:: What you should do ::
Copy each line of the records that contains the word "linejoin".
* * *
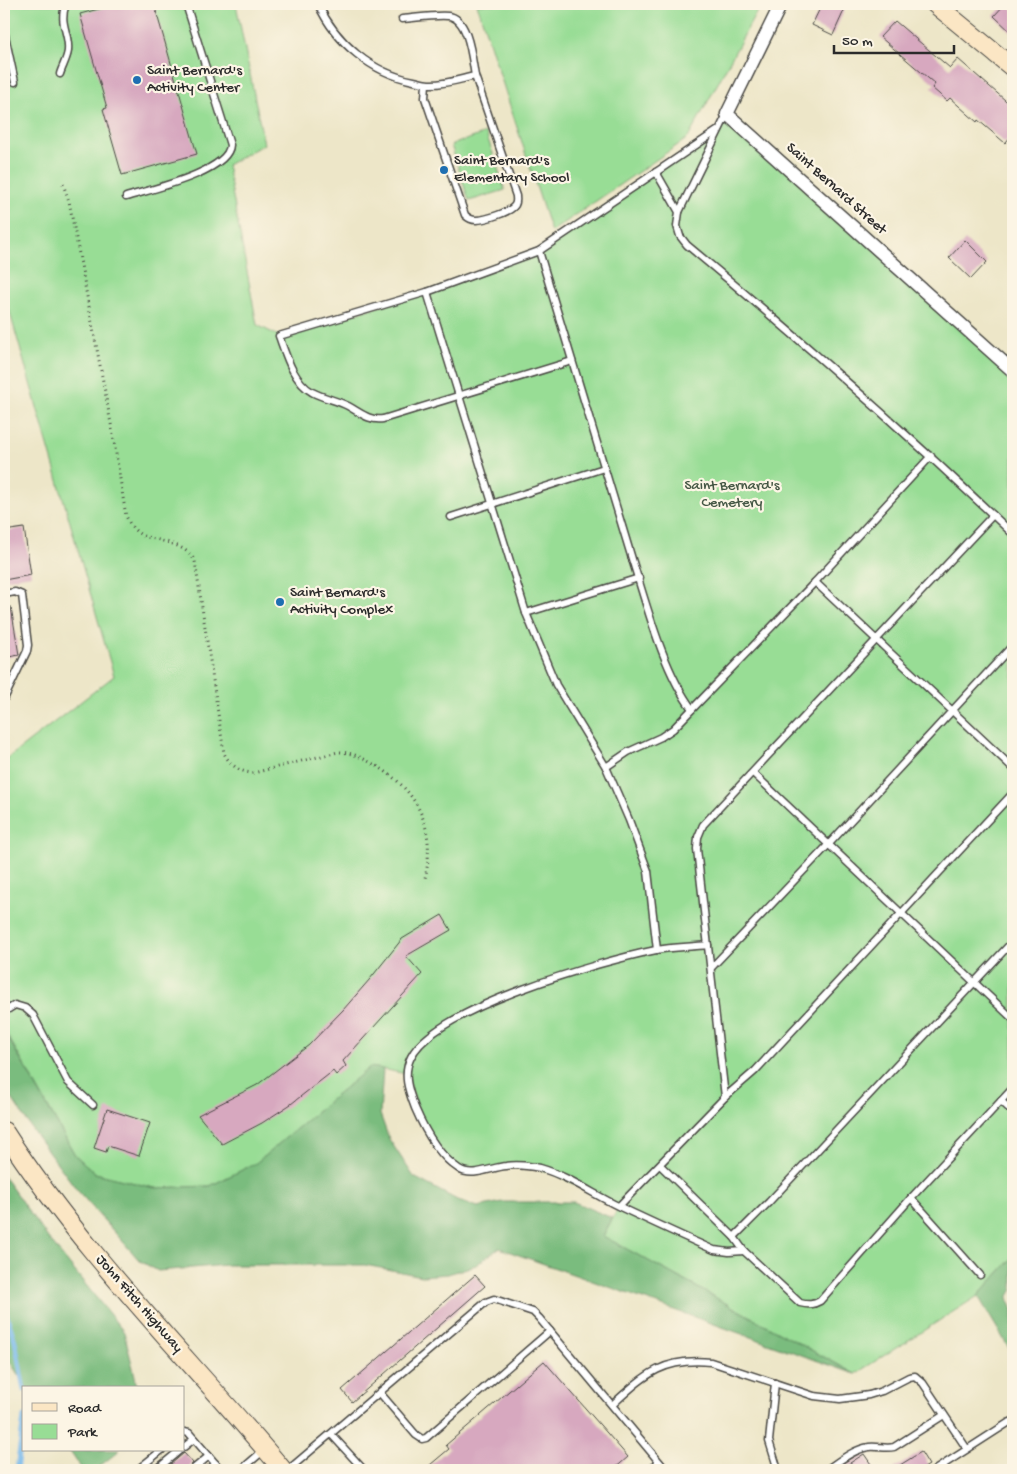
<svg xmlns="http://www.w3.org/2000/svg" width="1017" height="1474" font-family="'Gochi Hand',sans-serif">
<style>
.green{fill:#98dd95;stroke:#628460}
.forest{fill:#7abc7e;stroke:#527454}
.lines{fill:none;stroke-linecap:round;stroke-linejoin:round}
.stream{stroke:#77b9ec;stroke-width:5}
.building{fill:#d7a8bf}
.lane-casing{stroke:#484743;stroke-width:9}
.street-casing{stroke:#484743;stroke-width:15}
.secondary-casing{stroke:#484743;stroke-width:20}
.path{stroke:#484743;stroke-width:3;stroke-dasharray:1 4;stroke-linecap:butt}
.lane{stroke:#fff;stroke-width:6}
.street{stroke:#fff;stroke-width:12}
.secondary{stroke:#fbe6c4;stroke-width:18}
.poi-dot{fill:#1f6fb2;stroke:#fcf5e5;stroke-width:2}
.labels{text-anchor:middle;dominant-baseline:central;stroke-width:4.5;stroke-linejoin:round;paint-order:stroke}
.poi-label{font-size:15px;fill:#2b2b2b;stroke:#fcf5e5;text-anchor:start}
.street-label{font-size:15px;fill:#2b2b2b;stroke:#fcf5e5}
.park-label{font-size:15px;fill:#465846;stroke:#fcf5e5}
</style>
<rect width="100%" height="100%" fill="#fcf5e5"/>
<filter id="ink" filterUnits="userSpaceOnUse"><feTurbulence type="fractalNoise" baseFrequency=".02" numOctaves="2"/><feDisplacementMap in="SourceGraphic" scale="10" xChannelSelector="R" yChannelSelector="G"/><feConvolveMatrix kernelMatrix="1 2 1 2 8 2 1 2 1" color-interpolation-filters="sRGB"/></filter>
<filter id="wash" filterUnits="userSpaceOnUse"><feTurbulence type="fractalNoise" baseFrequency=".0096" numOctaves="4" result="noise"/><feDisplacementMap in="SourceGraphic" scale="20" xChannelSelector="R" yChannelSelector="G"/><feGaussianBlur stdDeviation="1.12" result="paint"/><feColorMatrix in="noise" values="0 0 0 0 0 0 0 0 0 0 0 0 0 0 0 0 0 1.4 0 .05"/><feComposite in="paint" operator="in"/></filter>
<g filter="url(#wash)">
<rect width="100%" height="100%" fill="#ede6c8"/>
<g class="green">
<polygon points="4,4 236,4 264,144 227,165 257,325 279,336 427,292 539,251 717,131 727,114 1013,371 1013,1257 978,1296 855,1374 603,1236 619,1207 553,1173 524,1165 466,1172 447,1159 420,1118 407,1074 370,1067 256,1163 210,1186 154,1188 95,1173 75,1155 4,1029 4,761 114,676 4,292"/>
<polygon points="477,4 761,4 688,138 551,232"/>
<polygon points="486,133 505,190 469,201 451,145"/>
</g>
<g class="forest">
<polygon points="4,1033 6,1034 75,1155 95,1173 154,1188 210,1186 256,1163 370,1067 383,1069 380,1114 389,1139 414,1177 461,1202 478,1207 502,1202 574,1202 612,1218 603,1236 855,1374 499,1248 476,1265 448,1274 422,1276 365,1265 226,1265 158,1271 140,1261 78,1191 33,1131 4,1086"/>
<polygon points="4,1177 48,1238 124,1332 135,1376 137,1388 27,1388 4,1353"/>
<polygon points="1013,1257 1013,1289 1008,1298 1013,1310 1013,1355 978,1296"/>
<polygon points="69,1450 120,1450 95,1470 81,1468"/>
</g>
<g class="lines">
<g class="stream">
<polyline points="4,1308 15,1341 24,1390"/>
<polyline points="17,1470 24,1417"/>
</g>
</g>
<g id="blocks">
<g class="building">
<polygon points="117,4 154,4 197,154 122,175 103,109 107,108 80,14"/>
<polygon points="822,4 847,4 833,35 812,25"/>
<polygon points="1005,4 1007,4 1013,9 1013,34 994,16"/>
<polygon points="895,21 950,68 958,59 1013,107 1013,134 1005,143 978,120 977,122 950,98 947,101 932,88 935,84 880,37"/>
<polygon points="965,240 987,262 971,279 949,258"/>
<polygon points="24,528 31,575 4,580 4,531"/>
<polygon points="11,607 19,655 4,658 4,608"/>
<polygon points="442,915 451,930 406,956 422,974 343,1061 346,1066 336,1075 333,1071 291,1104 262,1123 222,1144 198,1115 257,1085 309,1045 343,1010 370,979 402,939"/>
<polygon points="107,1109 150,1123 139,1156 108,1146 106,1152 94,1148"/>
<polygon points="475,1275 485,1286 352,1402 342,1390"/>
<polygon points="544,1361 628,1457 613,1470 424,1470 449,1449 446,1445"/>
<polygon points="921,1452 929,1465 921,1470 892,1470"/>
<polygon points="184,1453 193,1463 187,1470 164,1470"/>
<polygon points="864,1454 875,1470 839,1470"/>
</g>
</g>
</g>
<g filter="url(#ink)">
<use href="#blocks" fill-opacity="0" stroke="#484743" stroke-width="1"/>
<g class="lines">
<defs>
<g id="lane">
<path d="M318 4C336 43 372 73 414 81 419 82 424 84 429 84 444 85 461 79 475 76L516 196C516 200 517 201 515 205 511 212 485 220 476 220 472 220 469 219 465 215L425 98 426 84"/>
<path d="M402 19C417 18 433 15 448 16 469 17 472 60 475 76"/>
<polyline points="4,31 15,82"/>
<path d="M60 74C62 67 67 59 68 51 70 34 58 23 66 4"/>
<path d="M656 172 679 212 677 226 680 236 687 245C799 338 908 434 1013 534"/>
<path d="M126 197C148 190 229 172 230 145L186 4"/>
<polyline points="679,212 727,114"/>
<path d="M539 251C570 353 600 456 632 559 647 606 663 670 692 709"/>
<polyline points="427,292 526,613 556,685 606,767 629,820 648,871 657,950"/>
<path d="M572 361 383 419C369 421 361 413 348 406 336 400 323 398 312 392 293 381 286 355 279 336L427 292 539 251 717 131"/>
<polyline points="451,517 604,468"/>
<polyline points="815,582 1013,768"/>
<polyline points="4,594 15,592 22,595 28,645 27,651 4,699"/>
<polyline points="526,613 639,578"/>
<polyline points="606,767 628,752 661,737 673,729 815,582 931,456"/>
<polyline points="753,773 1013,1019"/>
<path d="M708 945C691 947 673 947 656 950 602 961 435 1008 411 1057 402 1075 409 1092 415 1108 424 1129 439 1156 459 1169 472 1178 492 1167 506 1166 518 1164 529 1166 540 1168 568 1176 593 1194 618 1206 650 1221 682 1236 714 1250L729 1252 744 1251"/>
<polyline points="711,968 829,844 1013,645"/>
<polyline points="4,1012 15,1005 25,1008 33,1015 68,1082 93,1105"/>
<polyline points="725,1097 697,849 698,837 703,825 993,515"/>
<polyline points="1001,1101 1013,1112"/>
<path d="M660 1165 734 1237 744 1251 800 1303C808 1305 813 1305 820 1301L911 1198 1013 1088"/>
<polyline points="911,1198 980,1275"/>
<polyline points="619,1206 725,1097 755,1071 1013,793"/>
<polyline points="734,1237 769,1202 1013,941"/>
<polyline points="775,1383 769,1441 778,1470"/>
<polyline points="380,1393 416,1435 422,1439 426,1438 550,1331"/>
<path d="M612 1405C645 1375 663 1357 711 1362L814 1396 840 1399 869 1395 882 1391 909 1377 915 1376 923 1383 967 1449"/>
<polyline points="184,1432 189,1433 221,1470"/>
<polyline points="331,1434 364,1470"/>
<polyline points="184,1447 194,1439"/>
<polyline points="137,1470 162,1450"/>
<polyline points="156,1470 180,1450"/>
<polyline points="192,1470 209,1456"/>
<polyline points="208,1470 216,1464"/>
<polyline points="241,1470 264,1450"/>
<polyline points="288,1470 486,1302 494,1299 533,1312 539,1318 666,1470"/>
<polyline points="650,1470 659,1462"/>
<path d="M826 1470C838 1462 854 1449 869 1447 878 1446 886 1449 894 1447L944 1415"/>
<polyline points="935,1470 1008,1423 1013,1421"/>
</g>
<polyline id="street" points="781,4 727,114 1013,371"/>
<g id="secondary">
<polyline points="935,4 1013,68"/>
<path d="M4 1131C83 1254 189 1358 283 1470"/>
</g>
</defs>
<use href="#lane" class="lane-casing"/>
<use href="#street" class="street-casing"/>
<use href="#secondary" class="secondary-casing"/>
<path class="path" d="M63 184 69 201 112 429 126 516C130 525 134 531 143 536 161 541 186 544 195 561L224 753C230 765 239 772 253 773L338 752C353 752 364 759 377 766 420 792 436 831 425 878"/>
<use href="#lane" class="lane"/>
<use href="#street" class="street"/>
<use href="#secondary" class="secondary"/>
</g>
</g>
<g class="poi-dot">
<circle cx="137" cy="80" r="5"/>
<circle cx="444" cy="170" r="5"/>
<circle cx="280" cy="602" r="5"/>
</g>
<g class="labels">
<g class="poi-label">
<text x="147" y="71">Saint Bernard's<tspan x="147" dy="17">Activity Center</tspan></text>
<text x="454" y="161">Saint Bernard's<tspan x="454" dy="17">Elementary School</tspan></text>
<text x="290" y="593">Saint Bernard's<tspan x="290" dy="17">Activity Complex</tspan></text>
</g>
<g class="street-label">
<text transform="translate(836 189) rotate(42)">Saint Bernard Street</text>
<text transform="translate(139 1304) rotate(49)">John Fitch Highway</text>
</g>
<g class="park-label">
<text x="732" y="486">Saint Bernard's<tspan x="732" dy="17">Cemetery</tspan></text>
</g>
</g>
<rect width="1017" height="1474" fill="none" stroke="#fcf5e5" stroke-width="20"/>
<rect x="22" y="1386" width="162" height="65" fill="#fcf5e5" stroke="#a8a49b"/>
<rect x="32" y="1403" width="25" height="8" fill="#fbe6c4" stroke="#a8a49b"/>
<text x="68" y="1412" font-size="15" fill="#2b2b2b">Road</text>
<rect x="32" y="1424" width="25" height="15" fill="#98dd95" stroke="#a8a49b"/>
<text x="68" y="1436" font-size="15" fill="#2b2b2b">Park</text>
<path d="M834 45v8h120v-8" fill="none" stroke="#2b2b2b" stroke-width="2.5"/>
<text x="842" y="45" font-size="15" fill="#2b2b2b" stroke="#fcf5e5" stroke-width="4" paint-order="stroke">50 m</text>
</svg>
* * *
:: Answer space ::
.lines{fill:none;stroke-linecap:round;stroke-linejoin:round}
.labels{text-anchor:middle;dominant-baseline:central;stroke-width:4.5;stroke-linejoin:round;paint-order:stroke}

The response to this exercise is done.